Write the next part of the article on accounting for family law firms, starting right after its final sentence.

§ Extract provided:
▼

Law Firm Practice Areas: Family Law Accounting Nuances

 

 

When working with clients who have the practice area of family law, several areas stand out that can be challenging. First of all, with this practice area, you will have a good volume of transactions of a similar amount and possibly some similar names.

The Chart of Accounts, even for a family law firm, typically includes five main categories: assets, liabilities, owner's equity, revenue, and expenses, plus many subcategories. We have a great legal-specific one we share here.

Common Bookkeeping Pitfalls for a Family Law Firm

  1. Cash payments: Family law may have clients that pay in cash. A good workflow and procedure for handling this in the law firm are paramount.
  2. Tracking the volume of clients and payments: The amounts charged are the same, and the clients' names can be similar. Monitoring at this level has to be detailed. Find the person in charge of Accounts Receivable and review the workflow. Ensure that one person is tracking this data and that there is also oversight by a partner.
  3. Merchant Services: Have a great merchant provider (we recommend Gravity Legal). This way, you have the trust transactions hitting the IOLTA account and any merchant fees landing in the operating bank.
  4. Track all business expenditures: There are a lot of receipts and paperwork in a family law practice. Most are billed back to the clients (advanced client costs). Is there a method in place for collecting these receipts in one place? The matter should be coded to each expense. Then each fee should be integrated into the accounting system as an attachment to the transaction for better tracking.
  5. Intermingling personal & business expenses: Many family law practices are solo. If the attorney wants to run a legitimate business, they should never combine personal and business expenses. Intermingling the two makes it nearly impossible to claim your expenses, not to mention to track the financial profitability of your firm. It is frowned upon by the IRS.

▲

§ Data:
▼

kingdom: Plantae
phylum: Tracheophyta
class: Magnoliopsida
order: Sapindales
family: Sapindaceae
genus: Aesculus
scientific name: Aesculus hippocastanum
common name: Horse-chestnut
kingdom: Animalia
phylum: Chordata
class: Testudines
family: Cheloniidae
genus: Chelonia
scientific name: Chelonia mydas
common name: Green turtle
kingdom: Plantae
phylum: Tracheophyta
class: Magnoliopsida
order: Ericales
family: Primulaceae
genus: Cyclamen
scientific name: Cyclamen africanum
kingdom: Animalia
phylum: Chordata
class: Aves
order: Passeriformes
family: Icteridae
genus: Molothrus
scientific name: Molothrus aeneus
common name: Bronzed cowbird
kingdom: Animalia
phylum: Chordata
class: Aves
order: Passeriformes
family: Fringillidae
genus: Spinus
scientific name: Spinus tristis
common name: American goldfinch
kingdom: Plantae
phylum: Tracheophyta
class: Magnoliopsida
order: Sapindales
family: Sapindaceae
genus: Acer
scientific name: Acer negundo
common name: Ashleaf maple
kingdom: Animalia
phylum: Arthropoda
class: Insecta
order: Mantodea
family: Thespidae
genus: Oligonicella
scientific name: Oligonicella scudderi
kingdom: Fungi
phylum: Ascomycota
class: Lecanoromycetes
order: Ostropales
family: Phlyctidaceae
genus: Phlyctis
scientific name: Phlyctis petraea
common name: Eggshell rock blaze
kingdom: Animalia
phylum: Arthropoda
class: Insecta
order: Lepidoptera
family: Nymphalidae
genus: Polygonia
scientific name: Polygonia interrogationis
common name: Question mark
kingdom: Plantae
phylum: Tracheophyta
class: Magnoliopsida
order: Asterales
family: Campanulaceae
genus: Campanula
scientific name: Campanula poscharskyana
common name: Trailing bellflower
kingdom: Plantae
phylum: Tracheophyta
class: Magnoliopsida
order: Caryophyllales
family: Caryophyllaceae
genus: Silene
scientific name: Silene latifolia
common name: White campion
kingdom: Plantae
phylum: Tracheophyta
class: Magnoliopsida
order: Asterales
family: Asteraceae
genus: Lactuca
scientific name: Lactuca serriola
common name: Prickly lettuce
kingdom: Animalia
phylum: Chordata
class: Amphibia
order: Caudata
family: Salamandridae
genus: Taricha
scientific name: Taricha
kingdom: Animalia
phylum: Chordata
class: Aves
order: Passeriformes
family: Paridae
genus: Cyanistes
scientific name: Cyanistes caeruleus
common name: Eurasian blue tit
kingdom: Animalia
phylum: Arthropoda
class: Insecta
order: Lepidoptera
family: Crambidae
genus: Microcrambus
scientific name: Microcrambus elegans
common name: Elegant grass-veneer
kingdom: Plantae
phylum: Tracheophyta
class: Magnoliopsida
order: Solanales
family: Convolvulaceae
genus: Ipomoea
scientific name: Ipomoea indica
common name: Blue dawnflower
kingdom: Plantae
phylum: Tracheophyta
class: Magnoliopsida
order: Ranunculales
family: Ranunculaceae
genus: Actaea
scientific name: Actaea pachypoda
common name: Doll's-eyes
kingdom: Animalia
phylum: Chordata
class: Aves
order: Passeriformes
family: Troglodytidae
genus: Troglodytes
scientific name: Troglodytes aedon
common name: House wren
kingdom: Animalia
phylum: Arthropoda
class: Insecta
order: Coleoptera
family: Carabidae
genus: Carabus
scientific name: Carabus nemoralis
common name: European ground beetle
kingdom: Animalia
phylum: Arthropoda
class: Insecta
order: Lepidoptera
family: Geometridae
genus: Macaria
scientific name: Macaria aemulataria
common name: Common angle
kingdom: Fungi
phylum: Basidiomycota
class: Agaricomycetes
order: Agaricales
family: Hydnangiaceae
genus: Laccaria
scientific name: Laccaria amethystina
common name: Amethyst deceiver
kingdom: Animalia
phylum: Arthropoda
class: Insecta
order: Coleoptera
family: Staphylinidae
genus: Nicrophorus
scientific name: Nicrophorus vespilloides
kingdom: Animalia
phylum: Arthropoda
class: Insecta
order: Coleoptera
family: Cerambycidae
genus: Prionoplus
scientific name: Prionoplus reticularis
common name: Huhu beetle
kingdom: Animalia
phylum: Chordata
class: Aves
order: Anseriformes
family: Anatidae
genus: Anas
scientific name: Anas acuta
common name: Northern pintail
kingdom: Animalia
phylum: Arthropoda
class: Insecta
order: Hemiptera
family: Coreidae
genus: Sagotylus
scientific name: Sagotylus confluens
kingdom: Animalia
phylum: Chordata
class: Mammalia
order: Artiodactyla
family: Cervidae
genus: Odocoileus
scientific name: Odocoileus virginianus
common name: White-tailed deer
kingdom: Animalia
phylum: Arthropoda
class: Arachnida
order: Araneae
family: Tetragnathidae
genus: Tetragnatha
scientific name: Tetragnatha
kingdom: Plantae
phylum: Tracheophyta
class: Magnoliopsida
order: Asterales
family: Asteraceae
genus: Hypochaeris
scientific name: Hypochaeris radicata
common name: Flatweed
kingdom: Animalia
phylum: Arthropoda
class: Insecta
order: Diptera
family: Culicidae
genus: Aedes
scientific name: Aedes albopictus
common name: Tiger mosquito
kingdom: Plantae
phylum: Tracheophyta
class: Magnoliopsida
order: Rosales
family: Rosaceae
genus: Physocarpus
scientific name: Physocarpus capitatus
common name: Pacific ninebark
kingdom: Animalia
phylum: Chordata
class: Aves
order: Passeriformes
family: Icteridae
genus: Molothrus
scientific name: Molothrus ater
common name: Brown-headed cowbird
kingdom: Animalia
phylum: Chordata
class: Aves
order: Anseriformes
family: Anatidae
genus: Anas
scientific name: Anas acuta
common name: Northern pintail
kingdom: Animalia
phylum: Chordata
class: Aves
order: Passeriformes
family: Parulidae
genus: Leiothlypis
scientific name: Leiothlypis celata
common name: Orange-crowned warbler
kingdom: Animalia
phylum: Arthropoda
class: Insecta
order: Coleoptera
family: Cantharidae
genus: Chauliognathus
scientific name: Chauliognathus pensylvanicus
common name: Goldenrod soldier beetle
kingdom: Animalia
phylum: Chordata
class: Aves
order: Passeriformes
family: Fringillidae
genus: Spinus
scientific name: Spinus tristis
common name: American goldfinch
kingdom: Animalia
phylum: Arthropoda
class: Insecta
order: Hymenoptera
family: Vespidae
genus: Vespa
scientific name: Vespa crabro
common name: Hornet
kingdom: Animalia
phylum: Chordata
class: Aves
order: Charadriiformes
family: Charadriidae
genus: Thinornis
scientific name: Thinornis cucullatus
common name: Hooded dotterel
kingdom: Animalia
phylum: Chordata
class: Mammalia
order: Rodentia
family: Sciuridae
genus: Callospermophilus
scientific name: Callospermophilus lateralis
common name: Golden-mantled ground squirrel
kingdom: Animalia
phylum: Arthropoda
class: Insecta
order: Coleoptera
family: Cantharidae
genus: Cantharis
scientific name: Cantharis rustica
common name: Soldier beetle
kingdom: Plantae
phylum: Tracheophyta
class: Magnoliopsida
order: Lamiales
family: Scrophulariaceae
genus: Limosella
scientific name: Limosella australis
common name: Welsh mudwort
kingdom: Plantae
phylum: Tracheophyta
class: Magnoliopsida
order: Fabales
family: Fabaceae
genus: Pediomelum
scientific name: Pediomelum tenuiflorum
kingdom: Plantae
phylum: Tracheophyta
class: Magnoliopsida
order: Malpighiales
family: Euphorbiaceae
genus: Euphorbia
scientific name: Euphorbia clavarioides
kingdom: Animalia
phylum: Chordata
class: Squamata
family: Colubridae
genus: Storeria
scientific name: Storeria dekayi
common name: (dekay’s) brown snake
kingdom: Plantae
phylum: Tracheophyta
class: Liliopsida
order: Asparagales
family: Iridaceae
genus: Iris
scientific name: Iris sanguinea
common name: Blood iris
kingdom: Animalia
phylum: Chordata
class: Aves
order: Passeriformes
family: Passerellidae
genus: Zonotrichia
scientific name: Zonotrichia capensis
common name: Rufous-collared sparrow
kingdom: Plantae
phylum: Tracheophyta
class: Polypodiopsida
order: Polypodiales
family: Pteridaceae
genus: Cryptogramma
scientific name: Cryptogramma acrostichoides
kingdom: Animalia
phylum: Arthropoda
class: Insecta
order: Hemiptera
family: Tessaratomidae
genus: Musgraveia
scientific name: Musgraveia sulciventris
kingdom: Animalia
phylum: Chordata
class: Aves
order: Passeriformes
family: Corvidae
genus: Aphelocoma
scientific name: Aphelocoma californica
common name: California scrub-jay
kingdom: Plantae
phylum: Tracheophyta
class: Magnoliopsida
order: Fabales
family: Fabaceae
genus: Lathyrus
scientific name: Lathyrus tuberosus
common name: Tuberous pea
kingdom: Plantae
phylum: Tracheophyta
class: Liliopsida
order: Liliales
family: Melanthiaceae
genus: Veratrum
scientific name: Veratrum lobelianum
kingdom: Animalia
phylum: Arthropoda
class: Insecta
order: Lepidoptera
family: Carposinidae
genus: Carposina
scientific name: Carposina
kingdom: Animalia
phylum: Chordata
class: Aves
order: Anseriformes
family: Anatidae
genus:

▲

§ Result:
  6. DIY bookkeeping/marketing: The tendency here is to wear the marketing hat and the bookkeeper hat amongst the other hats you have to wear as a business owner. Bookkeeping requires processes and attention, just like everything else in your firm, but tracking the trust makes this task even more critical.  If you do the bookkeeping work in the evenings, that does not set up an optimal workflow.
  7. Trust must be tracked to the penny: This is imperative! And in a family law practice, there may be a lot of transactions and movement of funds. These must be adequately tracked so the law firm stays compliant.
  8. The bar association requires reconciliation: You must maintain a 3-way bank reconciliation for the trust matters. Additionally, you should be reconciling advanced client costs and other banks, credit cards, and loan accounts.

Every family law attorney we have serviced works hard! There are long hours in court, and their clients contact them at all times of the day. It is a lot on their shoulders--it's so time-consuming!  If an attorney wants to run their firm successfully, they should run a few KPIs like client analysis by matter and other high-level KPIs like marketing and billable hours analysis tracking your utilization rate. Most family law attorneys are exceptionally busy. The work can be fulfilling, but it is difficult to manage independently.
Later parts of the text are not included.